The plum tree will take several years to prune to the desired fan shape
Recently, Kay and I went out to a nursery and bought a self-pollinating plum and an orange so that we could fill a couple of gaps in the back garden. We cut out an avocado when it became obvious it was not going to set fruit in our locality, and the other loss was a dwarf apple that produced a mass of very small fruit over the years and did not readily respond to heavy pruning.
As I planted the two trees I thought how it was possible I might not ever see them fruit and, even worse, that after my time some future owner of this section will see the orchard as an area on which another dwelling can be put. I can’t feel too strongly about that — after all, when we built our office in the back section we had to remove a couple of very nice nectarine trees.
We had visitors the other day and they (as good Aucklanders mostly are) were not used to seeing fruit trees in a garden at the back of a house. It was a time to think back more than 30 years when Kay and I first got together here and the house was new and on a bare section of wind-blown sand, without paths, fences or living plants. There was one exception that we did not know of, and that was a piece of cabbage tree root that had survived the bulldozer. It survived and grew mightily over the years.
For the rest, it was a case of miserable survival in those first few years. The fruit trees were planted in the lee of three bales of straw to stop them being blown away.
We put down paths and together with our neighbours, who were as modestly incomed then as we were, built fences but with gates between each section for quick access for borrowing tools.
Then there was the micro-farm — the self-sufficiency period when we had hutches of rabbits along one fence and guinea fowl and bantams in another area. The sand on the section benefitted greatly from the by-products, and from the trailer loads of crushed sheep dags and straw we brought in from weekend visits to the Manawatu and Wairarapa.
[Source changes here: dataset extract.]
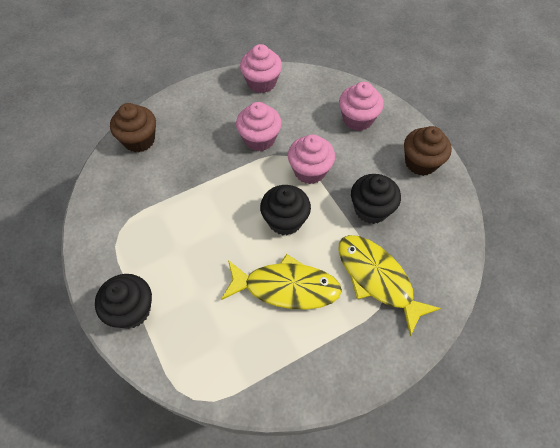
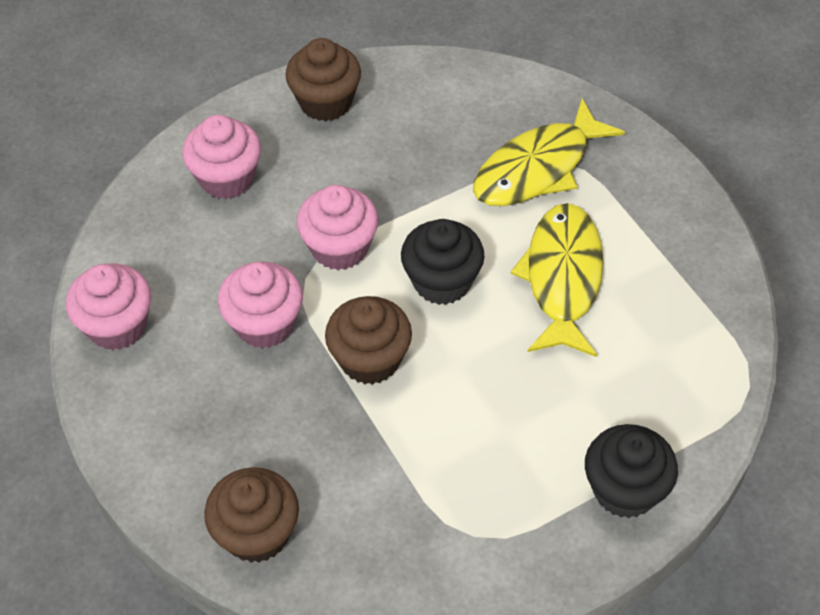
camera: 90 degrees left, 5 degrees down
black cupcake [351,174,401,224] -> none
none -> brown cupcake [325,296,412,385]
Everything grew in profusion, once we realized how thirsty the sandy soil was.
We bought a large freezer and filled it; we traded rabbit carcasses for other goods, and; we bottled and preserved fruit and jam. Incidentally, we were both working, and when we found time to all those things I can’t imagine.
Getting back to the fruit trees, I’ve always been keen on growing apples and pears as espaliers. The trees are trained into fences running north and south with horizontal pairs of branches. It’s quite amazing how much fruit can be produced from a relatively small area.
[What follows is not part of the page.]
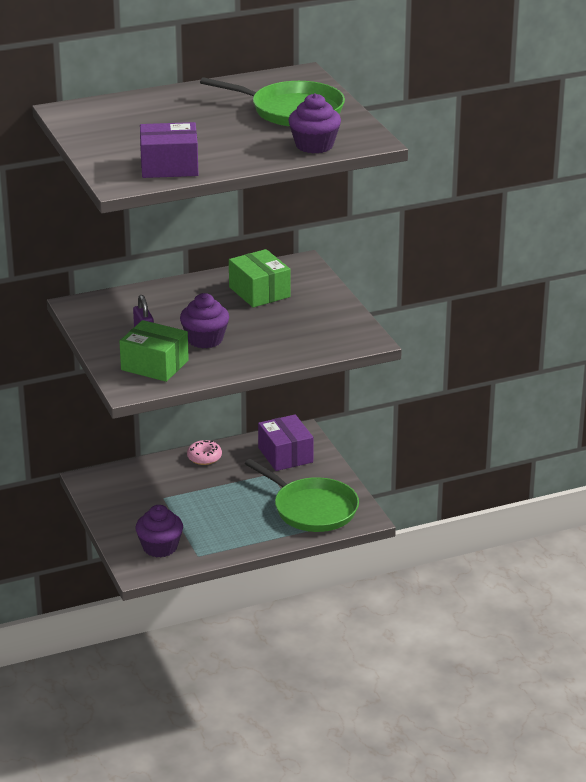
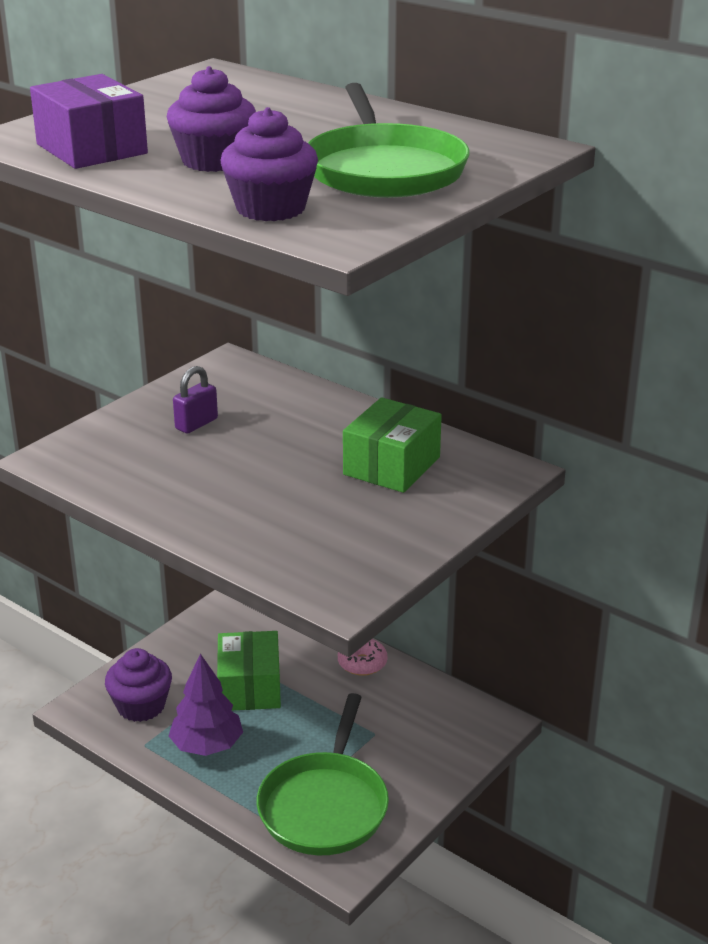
camera: 60 degrees right, 0 degrees up
green box [119,320,189,382] -> green box moved to [217,631,281,710]
purple cupcake [180,293,229,348] -> purple cupcake moved to [167,66,256,172]
purple box [258,415,314,471] -> none
none -> purple tree [169,654,243,756]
For peaches and plums the espalier doesn’t work, but there is an alternative and that is the fan. The important time is that first year when the tree has to be convinced not to concentrate its effort on growing a central leader, and one has to be quite ruthless with the secateurs.
Finally, our grape vine that once lived in Christchurch, and a cutting was taken to Stokes Valley to grow there for 15 years before another cutting started at Paraparaumu. We grew the grape (and a number of others) in competition with Kiwifruit over a pergola, but the Kiwifruit was just too vigorous. The fruit was welcome and plentiful, but the pruning was laborious.
The grape readily took over the pergola and extended along the garage wall as well. Today, it has two main arms from a trunk that is over 100 mm thick. One arm is about 5 metres long and the other is about 11 metres. A good season gives us several barrow loads of fruit to share with friends and neighbours, as well as “Grandma’s Black Juice” — a cordial we make from grape juice and sugar and which is a very good base for a hot toddy in winter.
There are only two of us today, and some of the fruit production has been reduced. Our freezer is still full, but the home produce tends to be balanced by Pitt Island mutton and blue cod and groper fillets.
So yesterday we planted a couple of fruit trees. The orange is nestled into the lawn while the plum has been given its first lesson. The leaders were pruned back to three, with the centre cut back and the outer branches tied back under a gentle tension against the wires. In another month or so I will adjust the tension and pluck out any runaway shoots that are pointing the wrong way. If there are any little plums this year they will be plucked off so that the tree concentrates on growth. Next year, perhaps I will have a few plums to harvest.
May be in years to come some one will pick an orange or a plum and wonder who and why they grew that way. Who cares? One is never too old to plant a tree.